> **Task statement**: Rewrite the lines of the records below, replacing every "Helvetica" with "Arial" and keeping everything else the same. Leave the pictures out of your answer.

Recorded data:

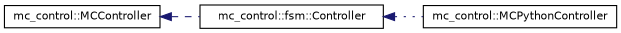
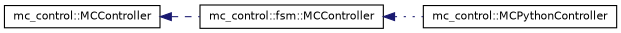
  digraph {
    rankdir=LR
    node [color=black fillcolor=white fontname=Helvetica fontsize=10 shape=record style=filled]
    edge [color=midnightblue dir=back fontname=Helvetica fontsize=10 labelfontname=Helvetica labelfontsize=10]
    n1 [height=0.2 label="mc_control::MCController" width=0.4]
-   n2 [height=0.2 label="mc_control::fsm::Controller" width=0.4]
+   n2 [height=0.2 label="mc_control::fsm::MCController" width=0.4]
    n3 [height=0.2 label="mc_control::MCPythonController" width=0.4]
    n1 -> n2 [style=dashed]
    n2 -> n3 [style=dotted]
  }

> **Result for this task**:
  digraph {
    rankdir=LR
    node [color=black fillcolor=white fontname=Arial fontsize=10 shape=record style=filled]
    edge [color=midnightblue dir=back fontname=Arial fontsize=10 labelfontname=Arial labelfontsize=10]
    n1 [height=0.2 label="mc_control::MCController" width=0.4]
-   n2 [height=0.2 label="mc_control::fsm::Controller" width=0.4]
+   n2 [height=0.2 label="mc_control::fsm::MCController" width=0.4]
    n3 [height=0.2 label="mc_control::MCPythonController" width=0.4]
    n1 -> n2 [style=dashed]
    n2 -> n3 [style=dotted]
  }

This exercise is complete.